Asset/Liability Model Validation and Verification
If your institution currently uses either a bond dealer sponsored or outsourced ALM solution, R2Metrics can perform various services to improve the model’s accuracy and ensure regulatory compliance of model assumptions.
Level 1 Validation
- Validation of the Asset/Liability report information by comparing category balances for the ALM report to the Financial Institution’s general ledger.
- Review the chart of accounts and underlying integrity of data used in the primary report.
- A comparison of bond portfolio market value sensitivity estimates to ALM report forecasts.

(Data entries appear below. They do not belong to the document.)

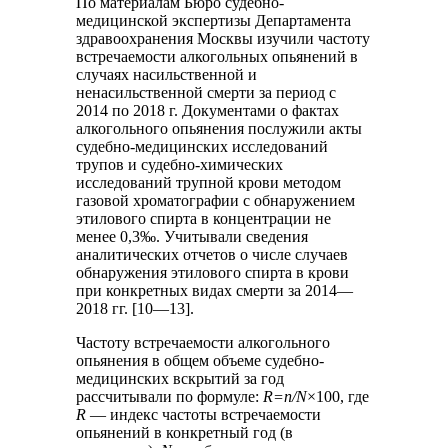
По материалам Бюро судебно-
медицинской экспертизы Департамента
здравоохранения Москвы изучили частоту
встречаемости алкогольных опьянений в
случаях насильственной и
ненасильственной смерти за период с
2014 по 2018 г. Документами о фактах
алкогольного опьянения послужили акты
судебно-медицинских исследований
трупов и судебно-химических
исследований трупной крови методом
газовой хроматографии с обнаружением
этилового спирта в концентрации не
менее 0,3‰. Учитывали сведения
аналитических отчетов о числе случаев
обнаружения этилового спирта в крови
при конкретных видах смерти за 2014—
2018 гг. [10—13].
Частоту встречаемости алкогольного
опьянения в общем объеме судебно-
медицинских вскрытий за год
рассчитывали по формуле:
R=n/N
×100, где
R
— индекс частоты встречаемости
опьянений в конкретный год (в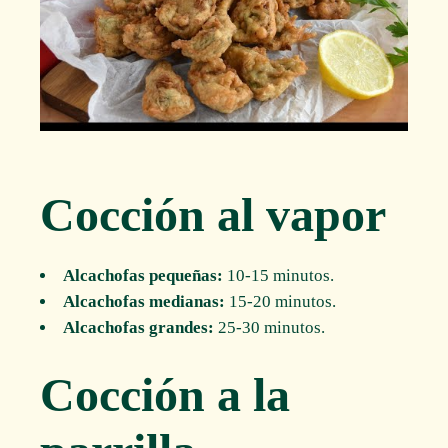
Cocción al vapor
Alcachofas pequeñas:
10-15 minutos.
Alcachofas medianas:
15-20 minutos.
Alcachofas grandes:
25-30 minutos.
Cocción a la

- A review of all important assumptions underlying model results – including loan betas and applicable prepayment speeds, as well as deposit betas, decay rates, and early redemption methodology. Compare current funding composition to historical periods of 2006/2007 to estimate migration from lower yielding non-maturity deposits into higher yielding CD’s in the event that interest rates increase.
- Back testing of the Asset/Liability report by comparing projections of asset yields and liability costs to model forecasts from one year ago.
- Verification of the Asset/Liability report’s compliance with the Financial Institution’s Asset/Liability Management Policy and review of the Policy to ensure that it is in compliance with the latest regulatory statements.
- Highlight potential modeling issues that may potentially impact overall model accuracy.
Level 2 Validation
- Verify accuracy of the ALM report by running parallel R2Metrics ALM model and comparing asset yield, liability cost and net interest margin sensitivity forecasts under different interest rate shock scenarios, as well as changes in market value of equity. R2Metrics will provide a summary opinion letter with supporting tables detailing modeling discrepancies as well as the likely causes of these discrepancies and suggestions for corrective action.
Assumption Stress Testing
- Once the base case ALM report is complete, R2Metrics will rerun the model in order to stress test key assumptions. Key assumptions include but are not limited to loan CPRs, loan and deposit betas, CD early redemption penalties, non-maturity deposit decay rates, and flattening the yield curve.